The expansion of the home rental market is one of the primary planks of Beijing’s effort to improve China’s housing situation, alongside various market control policies and trials of joint property rights.

The Chinese government is now pushing for the increased use of REIT’s to spur the growth of the home rental market, having just approved China’s first long-term rental apartment REIT in the form of the “Xinpai Apartment Rights Model Housing Entrusted Asset Special Support Plan” (新派公寓权益型房托资产支持专项计划) as well as the first central state-owned enterprise home leasing REIT in the form of the “Zhonglian Qianhai Kaiyuan Poly Real Estate Rental Home No. 1 Asset Special Support Plan” (中联前海开源-保利地产租赁住房一号资产支持专项计划”).

The approval of these two REIT’s is expected to make a key contribution to efforts to standardise publicly offered REIT’s in China, as well as drive long-term growth the home rental sector.

Economic Information Daily now reports that a number of other home leasing companies are planning to launch REIT’s of their own, and anticipate garnering approval in the near-term.

Zhou Yisheng (周以升), specialist consultant to the Asset Management Association of China, said to Economic Information Daily that the rental apartment market has the potential to reach several trillion yuan in scope, and that asset securitisation in the form of REIT’s could serve as a key means for expanding financing channels for the sector as well as cutting down on capital costs.

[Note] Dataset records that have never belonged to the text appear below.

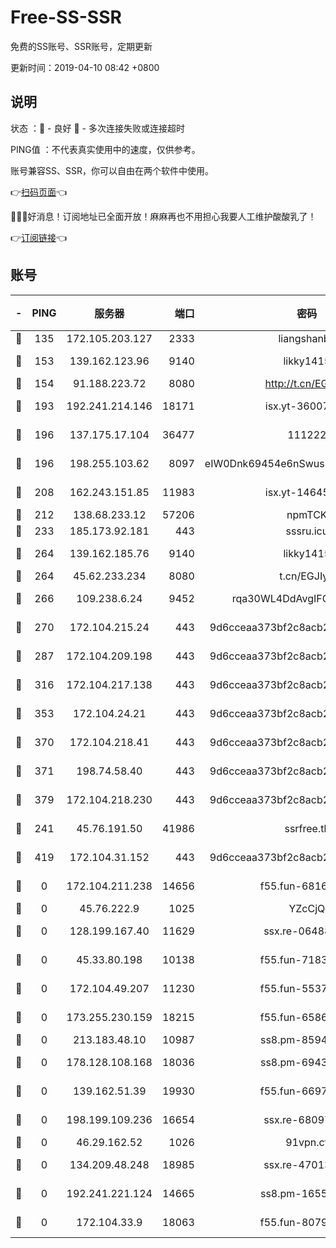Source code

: # Free-SS-SSR

免费的SS账号、SSR账号，定期更新

更新时间：2019-04-10 08:42 +0800

## 说明

状态     ：🙂 - 良好 🙁 - 多次连接失败或连接超时

PING值   ：不代表真实使用中的速度，仅供参考。

账号兼容SS、SSR，你可以自由在两个软件中使用。

👉[扫码页面](https://liesauer.github.io/Free-SS-SSR/)👈

🎉🎉🎉好消息！订阅地址已全面开放！麻麻再也不用担心我要人工维护酸酸乳了！

👉[订阅链接](https://www.liesauer.net/yogurt/subscribe?ACCESS_TOKEN=DAYxR3mMaZAsaqUb)👈

## 账号

|-|PING|服务器|端口|密码|加密方式|区域|
|:----:|:----:|:-----:|-----:|:----:|:----:|:----:|
|🙂|135|172.105.203.127|2333|liangshanbo|chacha20|JP|
|🙂|153|139.162.123.96|9140|likky1415|aes-256-cfb|JP|
|🙂|154|91.188.223.72|8080|http://t.cn/EGJIyrl|rc4-md5|RU|
|🙂|193|192.241.214.146|18171|isx.yt-36007359|aes-256-cfb|US|
|🙂|196|137.175.17.104|36477|111222|aes-256-cfb|US|
|🙂|196|198.255.103.62|8097|eIW0Dnk69454e6nSwuspv9DmS201tQ0D|aes-256-cfb|US|
|🙂|208|162.243.151.85|11983|isx.yt-14645672|aes-256-cfb|US|
|🙂|212|138.68.233.12|57206|npmTCK|rc4-md5|US|
|🙂|233|185.173.92.181|443|sssru.icu|rc4-md5|RU|
|🙂|264|139.162.185.76|9140|likky1415|aes-256-cfb|DE|
|🙂|264|45.62.233.234|8080|t.cn/EGJIyrl|rc4-md5|CA|
|🙂|266|109.238.6.24|9452|rqa30WL4DdAvgIFG6Fs3znzTa|aes-256-cfb|FR|
|🙂|270|172.104.215.24|443|9d6cceaa373bf2c8acb22e60b6a58be6|aes-256-cfb|US|
|🙂|287|172.104.209.198|443|9d6cceaa373bf2c8acb22e60b6a58be6|aes-256-cfb|US|
|🙂|316|172.104.217.138|443|9d6cceaa373bf2c8acb22e60b6a58be6|aes-256-cfb|US|
|🙂|353|172.104.24.21|443|9d6cceaa373bf2c8acb22e60b6a58be6|aes-256-cfb|US|
|🙂|370|172.104.218.41|443|9d6cceaa373bf2c8acb22e60b6a58be6|aes-256-cfb|US|
|🙂|371|198.74.58.40|443|9d6cceaa373bf2c8acb22e60b6a58be6|aes-256-cfb|US|
|🙂|379|172.104.218.230|443|9d6cceaa373bf2c8acb22e60b6a58be6|aes-256-cfb|US|
|🙂|241|45.76.191.50|41986|ssrfree.tk|aes-256-cfb|SG|
|🙂|419|172.104.31.152|443|9d6cceaa373bf2c8acb22e60b6a58be6|aes-256-cfb|US|
|🙁|0|172.104.211.238|14656|f55.fun-68164944|aes-256-cfb|US|
|🙁|0|45.76.222.9|1025|YZcCjQ|rc4-md5|JP|
|🙁|0|128.199.167.40|11629|ssx.re-06488107|aes-256-cfb|SG|
|🙁|0|45.33.80.198|10138|f55.fun-71830564|aes-256-cfb|US|
|🙁|0|172.104.49.207|11230|f55.fun-55376694|aes-256-cfb|SG|
|🙁|0|173.255.230.159|18215|f55.fun-65861599|aes-256-cfb|US|
|🙁|0|213.183.48.10|10987|ss8.pm-85945558|rc4-md5|RU|
|🙁|0|178.128.108.168|18036|ss8.pm-69431986|aes-256-cfb|SG|
|🙁|0|139.162.51.39|19930|f55.fun-66971513|aes-256-cfb|SG|
|🙁|0|198.199.109.236|16654|ssx.re-68097353|aes-256-cfb|US|
|🙁|0|46.29.162.52|1026|91vpn.cf|rc4-md5|RU|
|🙁|0|134.209.48.248|18985|ssx.re-47013228|aes-256-cfb|US|
|🙁|0|192.241.221.124|14665|ss8.pm-16551293|aes-256-cfb|US|
|🙁|0|172.104.33.9|18063|f55.fun-80790532|aes-256-cfb|SG|
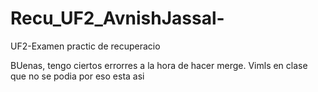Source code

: # Recu_UF2_AvnishJassal-
UF2-Examen practic de recuperacio

BUenas, tengo ciertos errorres a la hora de hacer merge. Vimls en clase que no se podia por eso esta asi
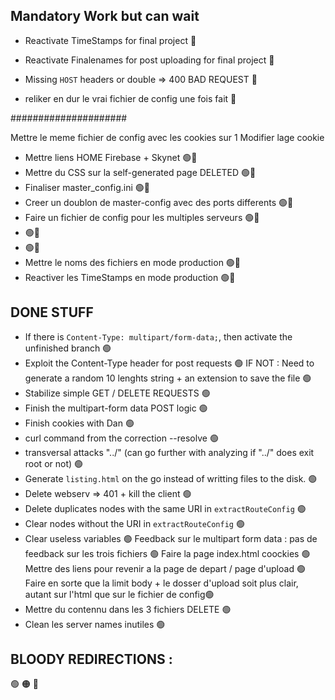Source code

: ## Mandatory Work but can wait

- Reactivate TimeStamps for final project 🔴

- Reactivate Finalenames for post uploading for final project 🔴

- Missing `HOST` headers or double => 400 BAD REQUEST 🔴

- reliker en dur le vrai fichier de config une fois fait 🔴

#####################

Mettre le meme fichier de config avec les cookies sur 1
Modifier lage cookie

- Mettre liens HOME Firebase + Skynet 🟢🔴
- Mettre du CSS sur la self-generated page DELETED 🟢🔴
- Finaliser master_config.ini 🟢🔴
- Creer un doublon de master-config avec des ports differents 🟢🔴
- Faire un fichier de config pour les multiples serveurs 🟢🔴
-  🟢🔴
-  🟢🔴
- Mettre le noms des fichiers en mode production  🟢🔴
- Reactiver les TimeStamps en mode production 🟢🔴



## DONE STUFF
- If there is `Content-Type: multipart/form-data;`, then activate the unfinished branch 🟢
- Exploit the Content-Type header for post requests 🟢
IF NOT : Need to generate a random 10 lenghts string + an extension to save the file 🟢
- Stabilize simple GET / DELETE REQUESTS 🟢
- Finish the multipart-form data POST logic 🟢
- Finish cookies with Dan 🟢
- curl command from the correction --resolve 🟢
- transversal attacks "../" (can go further with analyzing if "../" does exit root or not) 🟢
- Generate `listing.html` on the go instead of writting files to the disk. 🟢
- Delete webserv => 401 + kill the client 🟢
- Delete duplicates nodes with the same URI in `extractRouteConfig` 🟢
- Clear nodes without the URI in `extractRouteConfig` 🟢
- Clear useless variables 🟢
Feedback sur le multipart form data : pas de feedback sur les trois fichiers 🟢
Faire la page index.html coockies 🟢
Mettre des liens pour revenir a la page de depart / page d'upload 🟢
Faire en sorte que la limit body + le dosser d'upload soit plus clair, autant sur l'html que sur le fichier de config🟢
- Mettre du contennu dans les 3 fichiers DELETE 🟢
- Clean les server names inutiles 🟢

## BLOODY REDIRECTIONS :



🟢
🟠
🔴
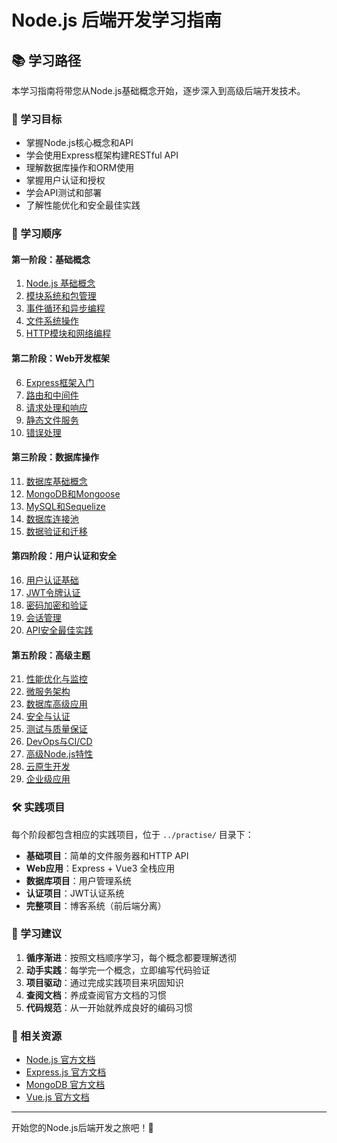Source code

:# Node.js 后端开发学习指南

## 📚 学习路径

本学习指南将带您从Node.js基础概念开始，逐步深入到高级后端开发技术。

### 🎯 学习目标

- 掌握Node.js核心概念和API
- 学会使用Express框架构建RESTful API
- 理解数据库操作和ORM使用
- 掌握用户认证和授权
- 学会API测试和部署
- 了解性能优化和安全最佳实践

### 📖 学习顺序

#### 第一阶段：基础概念

1. [Node.js 基础概念](./01-basics/README.md)
2. [模块系统和包管理](./01-basics/modules.md)
3. [事件循环和异步编程](./01-basics/async.md)
4. [文件系统操作](./01-basics/filesystem.md)
5. [HTTP模块和网络编程](./01-basics/http.md)

#### 第二阶段：Web开发框架

6. [Express框架入门](./02-express/README.md)
7. [路由和中间件](./02-express/routing-middleware.md)
8. [请求处理和响应](./02-express/request-response.md)
9. [静态文件服务](./02-express/static-files.md)
10. [错误处理](./02-express/error-handling.md)

#### 第三阶段：数据库操作

11. [数据库基础概念](./03-database/README.md)
12. [MongoDB和Mongoose](./03-database/mongodb-basics.md)
13. [MySQL和Sequelize](./03-database/mysql-basics.md)
14. [数据库连接池](./03-database/connection-pool.md)
15. [数据验证和迁移](./03-database/validation.md)

#### 第四阶段：用户认证和安全

16. [用户认证基础](./04-auth/README.md)
17. [JWT令牌认证](./04-auth/jwt-basics.md)
18. [密码加密和验证](./04-auth/password-encryption.md)
19. [会话管理](./04-auth/session-basics.md)
20. [API安全最佳实践](./04-auth/api-security-basics.md)

#### 第五阶段：高级主题

21. [性能优化与监控](./05-advanced/performance/README.md)
22. [微服务架构](./05-advanced/microservices/README.md)
23. [数据库高级应用](./05-advanced/database/README.md)
24. [安全与认证](./05-advanced/security/README.md)
25. [测试与质量保证](./05-advanced/testing/README.md)
26. [DevOps与CI/CD](./05-advanced/devops/README.md)
27. [高级Node.js特性](./05-advanced/advanced/README.md)
28. [云原生开发](./05-advanced/cloud/README.md)
29. [企业级应用](./05-advanced/enterprise/README.md)

### 🛠️ 实践项目

每个阶段都包含相应的实践项目，位于 `../practise/` 目录下：

- **基础项目**：简单的文件服务器和HTTP API
- **Web应用**：Express + Vue3 全栈应用
- **数据库项目**：用户管理系统
- **认证项目**：JWT认证系统
- **完整项目**：博客系统（前后端分离）

### 📝 学习建议

1. **循序渐进**：按照文档顺序学习，每个概念都要理解透彻
2. **动手实践**：每学完一个概念，立即编写代码验证
3. **项目驱动**：通过完成实践项目来巩固知识
4. **查阅文档**：养成查阅官方文档的习惯
5. **代码规范**：从一开始就养成良好的编码习惯

### 🔗 相关资源

- [Node.js 官方文档](https://nodejs.org/docs/)
- [Express.js 官方文档](https://expressjs.com/)
- [MongoDB 官方文档](https://docs.mongodb.com/)
- [Vue.js 官方文档](https://vuejs.org/)

---

开始您的Node.js后端开发之旅吧！🚀
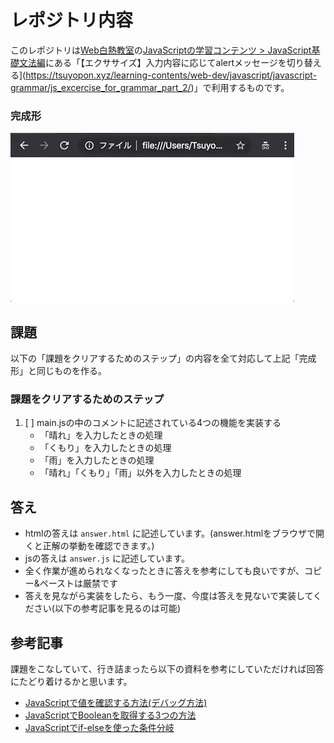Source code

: # レポジトリ内容

このレポジトリは[Web白熱教室](https://tsuyopon.xyz/)の[JavaScriptの学習コンテンツ > JavaScript基礎文法編](https://tsuyopon.xyz/learning-contents/web-dev/javascript/javascript-grammar/)にある「【エクササイズ】入力内容に応じてalertメッセージを切り替える](https://tsuyopon.xyz/learning-contents/web-dev/javascript/javascript-grammar/js_excercise_for_grammar_part_2/)」で利用するものです。


### 完成形

![完成形](./images/assignment.gif)

## 課題

以下の「課題をクリアするためのステップ」の内容を全て対応して上記「完成形」と同じものを作る。

### 課題をクリアするためのステップ

1. [ ] main.jsの中のコメントに記述されている4つの機能を実装する
    - 「晴れ」を入力したときの処理
    - 「くもり」を入力したときの処理
    - 「雨」を入力したときの処理
    - 「晴れ」「くもり」「雨」以外を入力したときの処理

## 答え

- htmlの答えは `answer.html` に記述しています。(answer.htmlをブラウザで開くと正解の挙動を確認できます。)
- jsの答えは `answer.js` に記述しています。
- 全く作業が進められなくなったときに答えを参考にしても良いですが、コピー&ペーストは厳禁です
- 答えを見ながら実装をしたら、もう一度、今度は答えを見ないで実装してください(以下の参考記事を見るのは可能)

## 参考記事

課題をこなしていて、行き詰まったら以下の資料を参考にしていただければ回答にたどり着けるかと思います。

- [JavaScriptで値を確認する方法(デバッグ方法)](https://tsuyopon.xyz/learning-contents/web-dev/javascript/javascript-grammar/how-to-debug-js-code/)
- [JavaScriptでBooleanを取得する3つの方法](https://tsuyopon.xyz/learning-contents/web-dev/javascript/javascript-grammar/how-to-get-boolean-values/)
- [JavaScriptでif-elseを使った条件分岐](https://tsuyopon.xyz/learning-contents/web-dev/javascript/javascript-grammar/how-to-use-if-else-statements/)
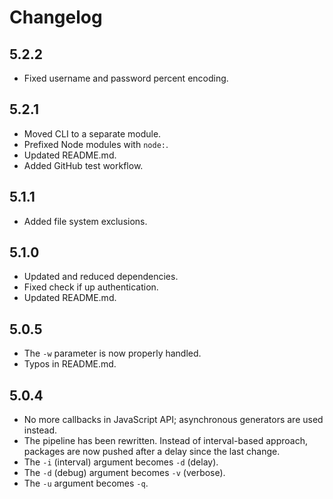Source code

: # Changelog

## 5.2.2

- Fixed username and password percent encoding.

## 5.2.1

- Moved CLI to a separate module.
- Prefixed Node modules with `node:`.
- Updated README.md.
- Added GitHub test workflow.

## 5.1.1

- Added file system exclusions.

## 5.1.0

- Updated and reduced dependencies.
- Fixed check if up authentication.
- Updated README.md.

## 5.0.5

- The `-w` parameter is now properly handled.
- Typos in README.md.

## 5.0.4

- No more callbacks in JavaScript API; asynchronous generators are used instead.
- The pipeline has been rewritten. Instead of interval-based approach, packages are now pushed after a delay since the last change.
- The `-i` (interval) argument becomes `-d` (delay).
- The `-d` (debug) argument becomes `-v` (verbose).
- The `-u` argument becomes `-q`.
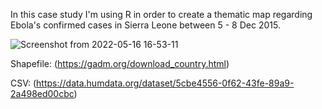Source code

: In this case study I'm using R in order to create a thematic map regarding Ebola's confirmed cases in Sierra Leone between 5 - 8 Dec 2015. 





![Screenshot from 2022-05-16 16-53-11](https://user-images.githubusercontent.com/93320620/189076333-b439d0a7-31f6-46b3-91bf-3981adfbc2b6.png)





Shapefile: (https://gadm.org/download_country.html)


CSV: (https://data.humdata.org/dataset/5cbe4556-0f62-43fe-89a9-2a498ed00cbc)
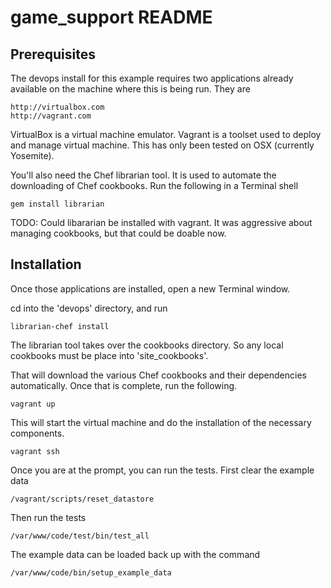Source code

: game\_support README
====================

Prerequisites
--------------------
The devops install for this example requires two applications already
available on the machine where this is being run. They are

    http://virtualbox.com
    http://vagrant.com

VirtualBox is a virtual machine emulator. Vagrant is a toolset used
to deploy and manage virtual machine. This has only been tested on
OSX (currently Yosemite).

You'll also need the Chef librarian tool. It is used to automate the
downloading of Chef cookbooks. Run the following in a Terminal shell

    gem install librarian

TODO: Could libararian be installed with vagrant. It was aggressive
about managing cookbooks, but that could be doable now.

Installation
--------------------
Once those applications are installed, open a new Terminal window.

cd into the 'devops' directory, and run

    librarian-chef install

The librarian tool takes over the cookbooks directory. So any local
cookbooks must be place into 'site\_cookbooks'.

That will download the various Chef cookbooks and their dependencies
automatically. Once that is complete, run the following.

    vagrant up 

This will start the virtual machine and do the installation of the
necessary components.

    vagrant ssh

Once you are at the prompt, you can run the tests. First clear the
example data

    /vagrant/scripts/reset_datastore

Then run the tests

    /var/www/code/test/bin/test_all

The example data can be loaded back up with the command

    /var/www/code/bin/setup_example_data
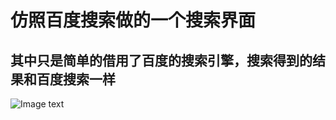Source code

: # 仿照百度搜索做的一个搜索界面
## 其中只是简单的借用了百度的搜索引擎，搜索得到的结果和百度搜索一样
![Image text](http://c.hiphotos.baidu.com/image/h%3D200/sign=43bce27e85025aafcc3279cbcbecab8d/562c11dfa9ec8a13f188f35ef003918fa1ecc0fa.jpg)
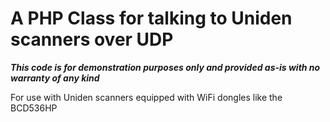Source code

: # A PHP Class for talking to Uniden scanners over UDP

**_This code is for demonstration purposes only and provided as-is with no warranty of any kind_**

For use with Uniden scanners equipped with WiFi dongles like the BCD536HP
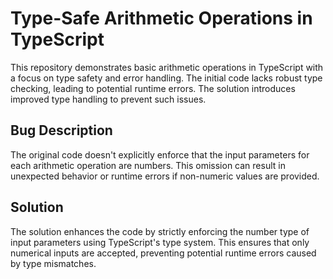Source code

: # Type-Safe Arithmetic Operations in TypeScript

This repository demonstrates basic arithmetic operations in TypeScript with a focus on type safety and error handling. The initial code lacks robust type checking, leading to potential runtime errors. The solution introduces improved type handling to prevent such issues. 

## Bug Description

The original code doesn't explicitly enforce that the input parameters for each arithmetic operation are numbers. This omission can result in unexpected behavior or runtime errors if non-numeric values are provided.

## Solution

The solution enhances the code by strictly enforcing the number type of input parameters using TypeScript's type system. This ensures that only numerical inputs are accepted, preventing potential runtime errors caused by type mismatches.
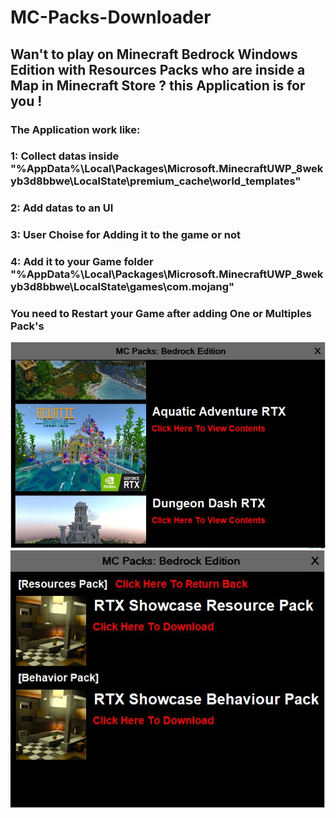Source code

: # MC-Packs-Downloader

<h2>Wan't to play on Minecraft Bedrock Windows Edition with Resources Packs who are inside a Map in Minecraft Store ? this Application is for you !</h2>

<h3>The Application work like:</h3>
<h3>1: Collect datas inside "%AppData%\Local\Packages\Microsoft.MinecraftUWP_8wekyb3d8bbwe\LocalState\premium_cache\world_templates"</h3>
<h3>2: Add datas to an UI</h3>
<h3>3: User Choise for Adding it to the game or not</h3>
<h3>4: Add it to your Game folder "%AppData%\Local\Packages\Microsoft.MinecraftUWP_8wekyb3d8bbwe\LocalState\games\com.mojang"</h3>

<h3>You need to Restart your Game after adding One or Multiples Pack's</h3>

![](https://github.com/AmlostudioDev/MC-Packs-Downloader/blob/main/Preview/McPacksImage1.JPG?raw=true)
![](https://github.com/AmlostudioDev/MC-Packs-Downloader/blob/main/Preview/McPacksImage2.JPG?raw=true)
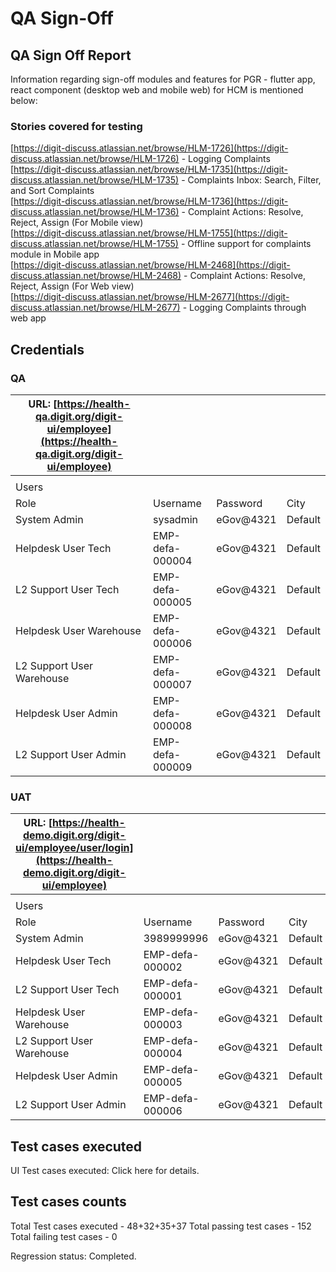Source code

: # QA Sign-Off

## QA Sign Off Report

Information regarding sign-off modules and features for PGR - flutter app, react component (desktop web and mobile web) for HCM is mentioned below:

### Stories covered for testing

[https://digit-discuss.atlassian.net/browse/HLM-1726](https://digit-discuss.atlassian.net/browse/HLM-1726) - Logging Complaints\
[https://digit-discuss.atlassian.net/browse/HLM-1735](https://digit-discuss.atlassian.net/browse/HLM-1735) - Complaints Inbox: Search, Filter, and Sort Complaints\
[https://digit-discuss.atlassian.net/browse/HLM-1736](https://digit-discuss.atlassian.net/browse/HLM-1736) - Complaint Actions: Resolve, Reject, Assign (For Mobile view)\
[https://digit-discuss.atlassian.net/browse/HLM-1755](https://digit-discuss.atlassian.net/browse/HLM-1755) - Offline support for complaints module in Mobile app\
[https://digit-discuss.atlassian.net/browse/HLM-2468](https://digit-discuss.atlassian.net/browse/HLM-2468) - Complaint Actions: Resolve, Reject, Assign (For Web view)\
[https://digit-discuss.atlassian.net/browse/HLM-2677](https://digit-discuss.atlassian.net/browse/HLM-2677) - Logging Complaints through web app

## Credentials

### QA

| URL: [https://health-qa.digit.org/digit-ui/employee](https://health-qa.digit.org/digit-ui/employee) |                 |           |         |
| --------------------------------------------------------------------------------------------------- | --------------- | --------- | ------- |
|                                                                                                     |                 |           |         |
| Users                                                                                               |                 |           |         |
| Role                                                                                                | Username        | Password  | City    |
| System Admin                                                                                        | sysadmin        | eGov@4321 | Default |
| Helpdesk User Tech                                                                                  | EMP-defa-000004 | eGov@4321 | Default |
| L2 Support User Tech                                                                                | EMP-defa-000005 | eGov@4321 | Default |
| Helpdesk User Warehouse                                                                             | EMP-defa-000006 | eGov@4321 | Default |
| L2 Support User Warehouse                                                                           | EMP-defa-000007 | eGov@4321 | Default |
| Helpdesk User Admin                                                                                 | EMP-defa-000008 | eGov@4321 | Default |
| L2 Support User Admin                                                                               | EMP-defa-000009 | eGov@4321 | Default |

### UAT

| URL: [https://health-demo.digit.org/digit-ui/employee/user/login](https://health-demo.digit.org/digit-ui/employee) |                 |           |         |
| ------------------------------------------------------------------------------------------------------------------ | --------------- | --------- | ------- |
|                                                                                                                    |                 |           |         |
| Users                                                                                                              |                 |           |         |
| Role                                                                                                               | Username        | Password  | City    |
| System Admin                                                                                                       | 3989999996      | eGov@4321 | Default |
| Helpdesk User Tech                                                                                                 | EMP-defa-000002 | eGov@4321 | Default |
| L2 Support User Tech                                                                                               | EMP-defa-000001 | eGov@4321 | Default |
| Helpdesk User Warehouse                                                                                            | EMP-defa-000003 | eGov@4321 | Default |
| L2 Support User Warehouse                                                                                          | EMP-defa-000004 | eGov@4321 | Default |
| Helpdesk User Admin                                                                                                | EMP-defa-000005 | eGov@4321 | Default |
| L2 Support User Admin                                                                                              | EMP-defa-000006 | eGov@4321 | Default |

## Test cases executed&#x20;

UI Test cases executed: Click here for details.

## Test cases counts

Total Test cases executed - 48+32+35+37 Total passing test cases - 152 Total failing test cases - 0

Regression status: Completed.
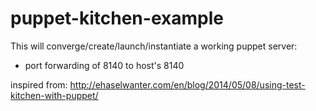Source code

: # puppet-kitchen-example

This will converge/create/launch/instantiate a working puppet server: 

* port forwarding of 8140 to host's 8140

inspired from: http://ehaselwanter.com/en/blog/2014/05/08/using-test-kitchen-with-puppet/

According to Zhou the use of REIT’s could enable home leasing companies to invigorate their asset stock, reduce debt ratios and optimise balance sheets, as well as greatly raise the active participation of private enterprise in the rental market, and abet the implementation of Beijing’s mandate that “homes are for occupation not speculation.”

China’s policymakers believe that the success of REIT’s in developed economies such as the US, where they account for 33% of all commercial property financing, bodes well for their deployment domestically.

Beijing first launched research into REIT’s over a decade in 2006, culminating in the launch of several privately offered REIT’s and REIT-type products over the past several years.

China has yet to form its own mature REIT system, however, or engage in true standardisation of publicly offered REIT products. The commercial property sector, as with much of the Chinese economy, remains almost wholly dependent upon bank loans for financing.

Since the start of the year, however, real estate developers have made increasing use of asset securitisation to obtain financing.

Data from the China Asset Back Securities website (中国资产证券化分析网) indicates that a total of 12 REIT’s were launched during the first ten months of 2017.

Industry observers nonetheless point out that there remain certain impediments to the growth of rental home REIT’s in China, chief amongst them low rates of return on the home rental market, which tarnishes their appeal in comparison to other financial products.